In the words of Goethe, “Thinking is more interesting than knowing, but less interesting than looking.” Gallery patrons inspected the meticulously crafted archaeology of Brisson’s work, only to stand in awe moments later once they comprehended the history that informed his work. It was at this point that Brisson would connect with them and explain his inspiration behind the work. He took great joy in learning from his admirers what they thought of the paintings, and what it meant to them.
World renowned art critic, Donald Kuspit, commetnts that “Brisson’s works have a certain classical calm and completeness even as they are informed by a modernist aesthetic. Brisson has roots in both the French decorative tradition, with what might be called its grand sensuous manner, and in modernist Primitivism, with its aggressive emotionality and forthright expressiveness.” He goes on to say, “Brisson’s dancers are not Degas’ “little rats” nor Matisse’s naked “rustics,” not vulgar urban dancers struggling to be theatrically suave, nor percussive and perverse Stravinsky-like orgiasts; but rather figures who are not entirely at home in their white dresses – suggesting their purity and innocence – nor in their naked flesh, for they have been “corrupted,” as it were by Western ideal of dance art.”
Brisson combines various elements of life, which we have all observed in different moments. Yet, except through his art, never before have they been experienced at a single instant and place.
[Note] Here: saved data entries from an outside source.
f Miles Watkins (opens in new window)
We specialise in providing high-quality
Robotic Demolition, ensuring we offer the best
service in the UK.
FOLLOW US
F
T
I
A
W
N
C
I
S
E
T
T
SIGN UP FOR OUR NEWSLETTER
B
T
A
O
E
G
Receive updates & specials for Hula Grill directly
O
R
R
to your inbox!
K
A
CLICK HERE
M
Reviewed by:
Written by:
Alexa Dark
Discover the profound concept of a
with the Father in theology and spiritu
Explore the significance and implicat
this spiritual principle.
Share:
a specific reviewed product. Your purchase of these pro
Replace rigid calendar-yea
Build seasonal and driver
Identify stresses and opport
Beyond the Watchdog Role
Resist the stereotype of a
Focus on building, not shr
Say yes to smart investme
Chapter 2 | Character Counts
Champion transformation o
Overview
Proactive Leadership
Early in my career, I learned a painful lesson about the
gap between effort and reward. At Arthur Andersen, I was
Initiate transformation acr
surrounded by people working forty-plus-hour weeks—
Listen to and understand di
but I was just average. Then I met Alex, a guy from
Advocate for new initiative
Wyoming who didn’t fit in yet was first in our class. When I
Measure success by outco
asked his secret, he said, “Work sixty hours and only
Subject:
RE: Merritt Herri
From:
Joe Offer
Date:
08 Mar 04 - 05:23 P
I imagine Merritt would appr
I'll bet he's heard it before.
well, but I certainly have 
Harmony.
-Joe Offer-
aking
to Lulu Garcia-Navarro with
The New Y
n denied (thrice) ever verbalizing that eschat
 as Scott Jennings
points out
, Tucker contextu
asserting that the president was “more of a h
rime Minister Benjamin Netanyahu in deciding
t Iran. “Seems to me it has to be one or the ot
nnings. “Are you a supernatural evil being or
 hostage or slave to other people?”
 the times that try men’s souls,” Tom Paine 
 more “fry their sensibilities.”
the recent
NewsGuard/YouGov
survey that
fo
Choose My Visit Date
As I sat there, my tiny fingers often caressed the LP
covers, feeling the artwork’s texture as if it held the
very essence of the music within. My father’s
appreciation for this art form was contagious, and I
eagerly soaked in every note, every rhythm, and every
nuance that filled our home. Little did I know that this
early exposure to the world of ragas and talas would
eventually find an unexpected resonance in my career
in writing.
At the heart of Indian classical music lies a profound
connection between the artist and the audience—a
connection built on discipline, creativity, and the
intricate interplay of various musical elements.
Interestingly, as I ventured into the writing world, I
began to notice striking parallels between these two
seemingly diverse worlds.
His motifs imbue the awesomeness of the natural world and the unfinished continuum of human history, continuing to unfold. With their well-aged patina and Mediterranean glow, Brisson’s works are reminiscent of the fresh, early frescos from Pompeii and offer viewers a site of visual pleasure, existing across time. The harmony and vision of Brisson’s work continues to transcend modes of contemporary culture while carrying the air of an old world aesthetic. A master of unearthing the primordial instincts of freedom and expression, Brisson’s work will continue to fascinate and delight the fancy in all of us and grant reverence to the human spirit. Atlanta’s euphoric embrace of Brisson’s “In the Mood of Matisse” underscored the Southern sensibility of his work as it forged a unique bridge between the classic and the contemporary.